No More Lunch and Learns

I see it all over the place, and you might have it happening at your firm. Need to do some Revit training? Let’s have a Lunch and Learn! It’s great. Everyone brings their own food, and someone sits down with a laptop and projector and goes over some good tidbits about Revit. What could go wrong?

I obviously have a beef with this training format. I 100% believe that consistent in person training one way or another is critical for continued success with BIM projects and Revit specifically. For some reason, Revit (and other software) training gets relegated to happen over lunch time. This has to stop.

Sticking a training session during lunch tells the attendees two things: first that what you are about to learn isn’t important enough for a firm to spend time on it, and the second is that if you have to miss it, go ahead and miss it.

It is not uncommon for a production person to spend 5 or more hours a day in Revit. Having an hour long “come together” session once a month, or even every other week should not be too much to expect. The time invested in training is important, and learning how to use Revit effectively is crucial. Having to try to learn in between bites of sandwiches and growling stomachs lessens the perceived importance of what is being taught. The time necessary for two hours a month for training is negligible and tells the users that this is important enough to have a “real” meeting for it.

Beyond that, the lunch hour is the typical time (for U.S. folks anyway) to run errands and take care of personal business and to just get away from the desks and recharge. Lunch and Learn sessions take away from this potential personal time, and the sessions will usually lose out to an essential errand that just has to get done.

Pick a time during the workday, and put it on everyone’s calendar. Use that time to go over new procedures, changes in the template, or just cover an issue that a lot of people have come to you with recently. Make it a “real” meeting and that makes it important and a proper place to focus on what is an important task: learning to be more effective and productive in Revit.

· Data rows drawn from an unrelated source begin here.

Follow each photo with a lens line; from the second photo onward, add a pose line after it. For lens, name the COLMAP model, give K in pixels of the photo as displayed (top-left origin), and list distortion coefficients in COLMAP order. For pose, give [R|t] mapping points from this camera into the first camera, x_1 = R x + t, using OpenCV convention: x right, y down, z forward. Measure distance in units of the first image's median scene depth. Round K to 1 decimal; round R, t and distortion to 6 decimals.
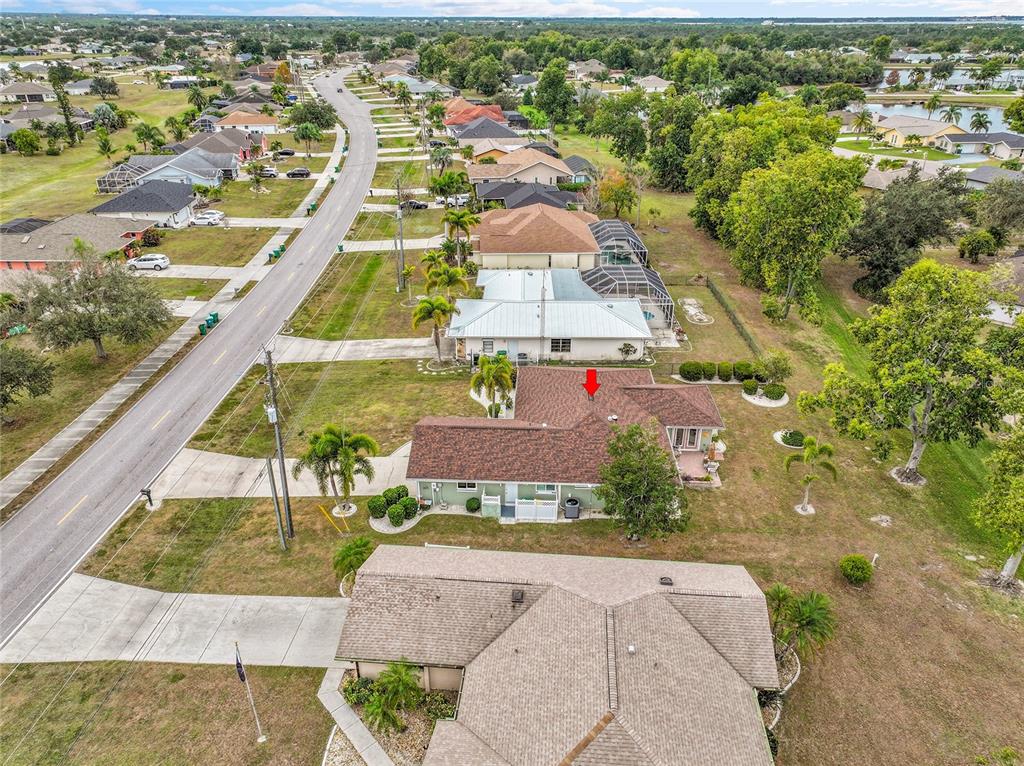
lens RADIAL K [[715.2, 0, 517.8], [0, 715.2, 381.1], [0, 0, 1]] dist [-0.001951, 0.020711]
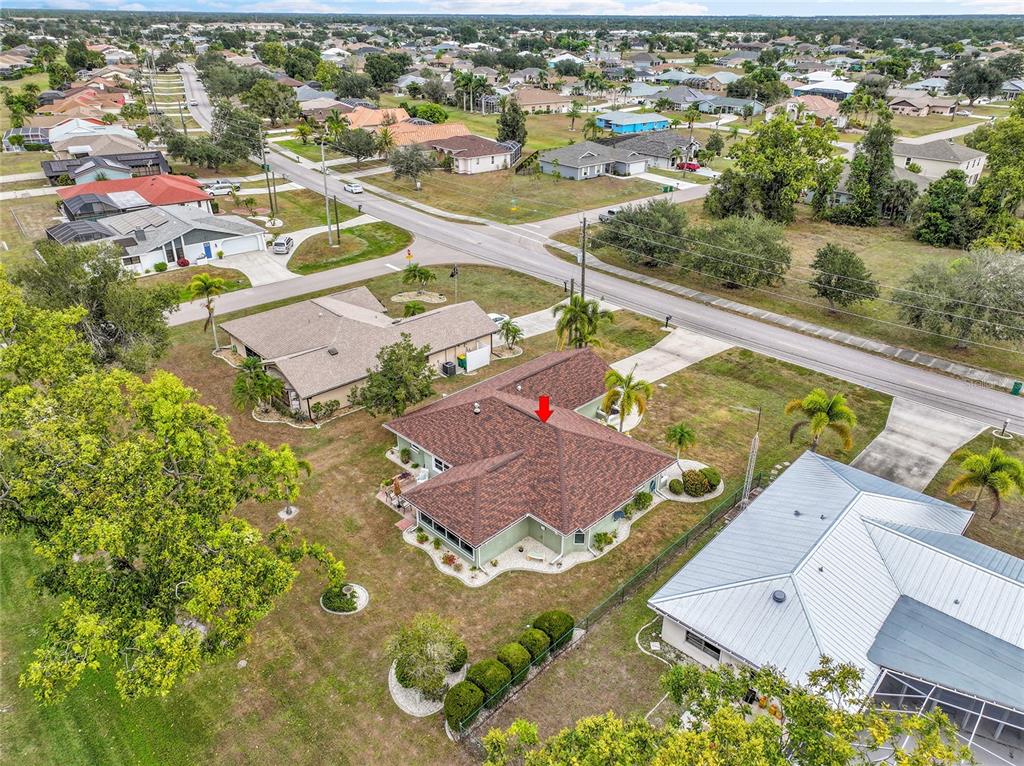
lens RADIAL K [[715.2, 0, 514.0], [0, 715.2, 391.8], [0, 0, 1]] dist [-0.001951, 0.020711]
pose [[-0.677255, 0.336845, -0.654111, 0.568404], [-0.339773, 0.645373, 0.684140, -0.506299], [0.652595, 0.685586, -0.322631, 1.031803]]
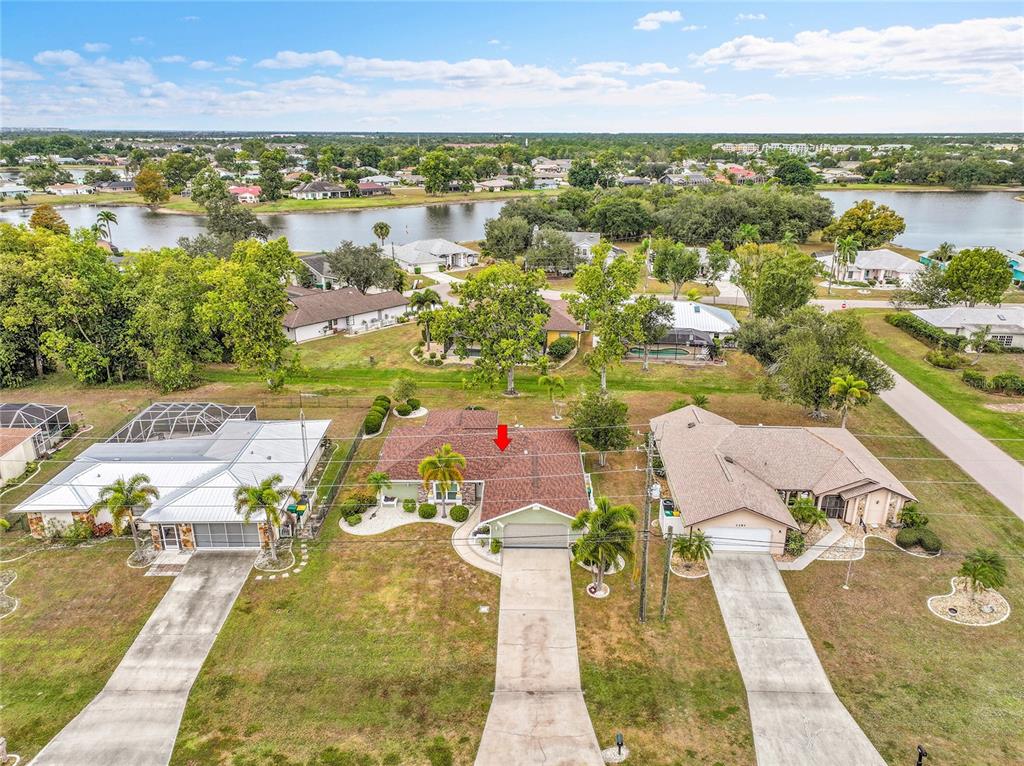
lens RADIAL K [[715.2, 0, 512.0], [0, 715.2, 380.8], [0, 0, 1]] dist [-0.001951, 0.020711]
pose [[-0.028555, -0.330268, 0.943455, -0.811065], [0.449457, 0.838805, 0.307237, -0.321811], [-0.892846, 0.432816, 0.124489, 0.629883]]
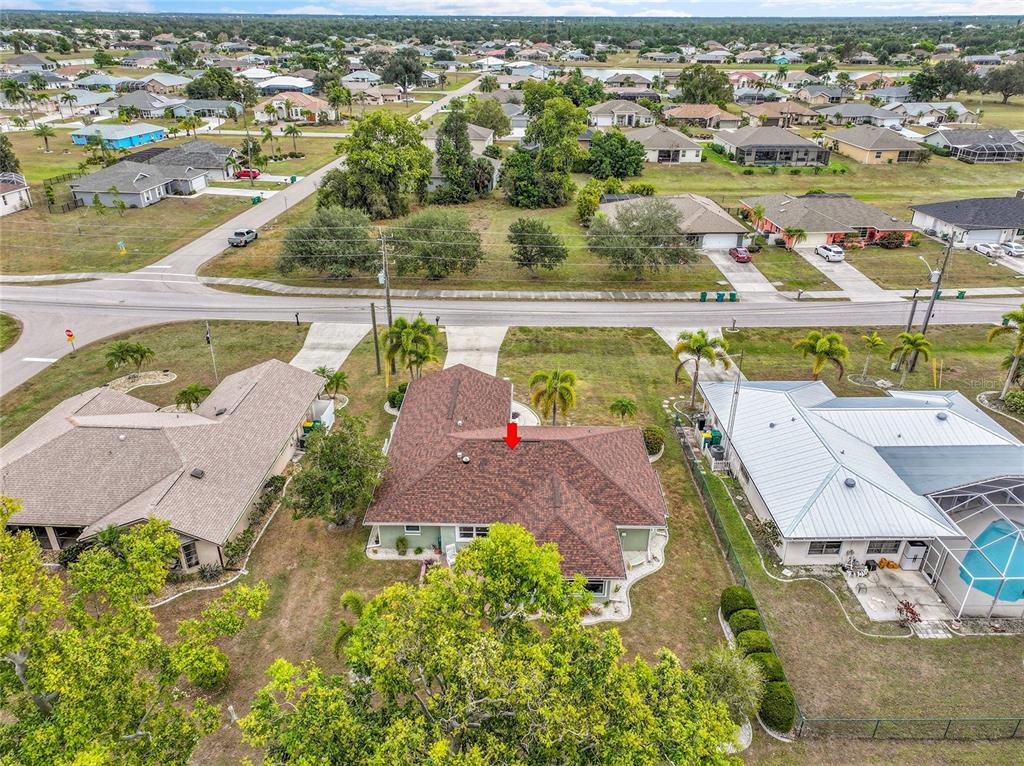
lens RADIAL K [[715.2, 0, 516.6], [0, 715.2, 390.6], [0, 0, 1]] dist [-0.001951, 0.020711]
pose [[0.030293, 0.460659, -0.887060, 0.675421], [-0.457529, 0.795426, 0.397448, -0.302558], [0.888679, 0.393816, 0.234860, 0.633031]]
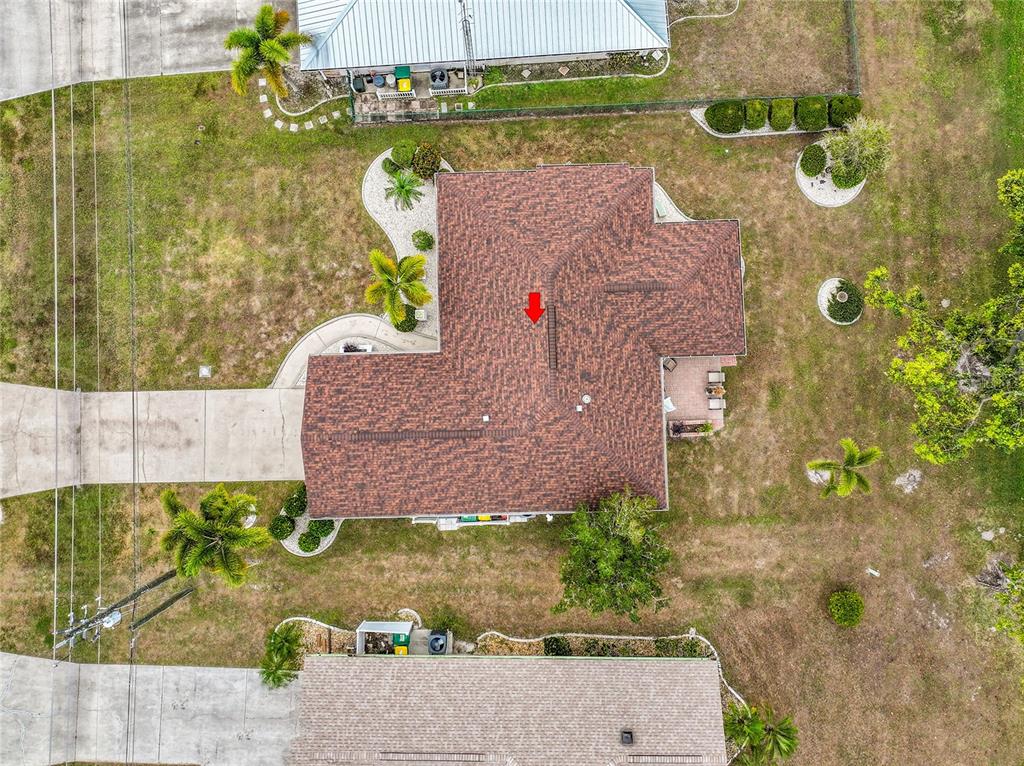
lens RADIAL K [[817.5, 0, 516.9], [0, 817.5, 322.1], [0, 0, 1]] dist [0.002913, 0.013862]
pose [[0.997537, -0.069904, 0.005802, 0.053362], [0.031336, 0.518106, 0.854742, -0.513688], [-0.062755, -0.852455, 0.519021, 0.510296]]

7 thoughts on “No More Lunch and Learns

  1. Kat Smith says:

    I couldn’t agree more, and I’m so glad you put this in writing.

    I’ve worked with a few people who insisted that everyone attend the lunch & learn – and while I understand where they’re coming from (that it’s difficult in large organizations to get people together between client meetings and other work for the training) that’s no excuse, and always devalues/undermines the very things the company claims to stand for: it’s people, it’s projects, and it’s processes.

    Any suggestions on how you managed to covert the lunch & learn…enthusiasts?

  2. Jason Kunkel says:

    I wish I had a magic wand to convince everyone! Usually when I lay it out in terms of hours spent in the software by users it starts to click. Most of the “enthusiasts” (perfect term, btw) tend to be people who don’t use the software but once I explain just how critical it is to the work getting done a lightbulb usually starts to get turned on.

  3. lirva11 says:

    This kind of practice fosters an “always revved up” mode throughout the workday for sure–reduced downtime to cool your jets and wind down.

    L & L’s that I have been involved in–usually with me as the trainer–have had the added attraction of food provided (usually pizza). The free lunch softens the blow a bit. Your second contention that “you can give it a miss” is something that did not occur to me. Do you think that management always views it as an optional event? It may depend on how tight the culture is. If the announcement is framed with a “manadatory” tone, I don’t think that deprecation applies.

    I had a nagging feeling about management commitment to employee education and development when I was told “you can do the training but it will have to be a lunch and learn.” It was positioned like management was doing me a favor. After all, the initiative to have any training at all on this subject was a result of the employees clamoring for training–not a need identified by HR or other management folks. This was when I was doing my co-op term and the staff heard that I had some current education in the particular flavor of Microsoft Office that was being currently adopted.

    A bit of experience as a trainer on my previous resume meant I was the guy that was going to bring people up to speed. There was no other contingency for the staff; they would have to sink or swim if I hadn’t been in the building during that transition.

    Suggestions to convert? It’s difficult to tackle this one if management has a nickel and dime approach to running the organization and/or experiences a state of unconsciousness around employee development.

    In a previous life, before I was schooled in IT, I remember sticking it out for three years at one job where such an attitude was demonstrated by my technical director. When I handed in my resignation, I used the words “continue my professional development with another employer”. Not sure if it sank in or not.

  4. Jason Kunkel says:

    100% to all this – to focus on one part, the company culture is definitely part of the issue. I’m just shocked at how many companies find continuing education to be an addendum.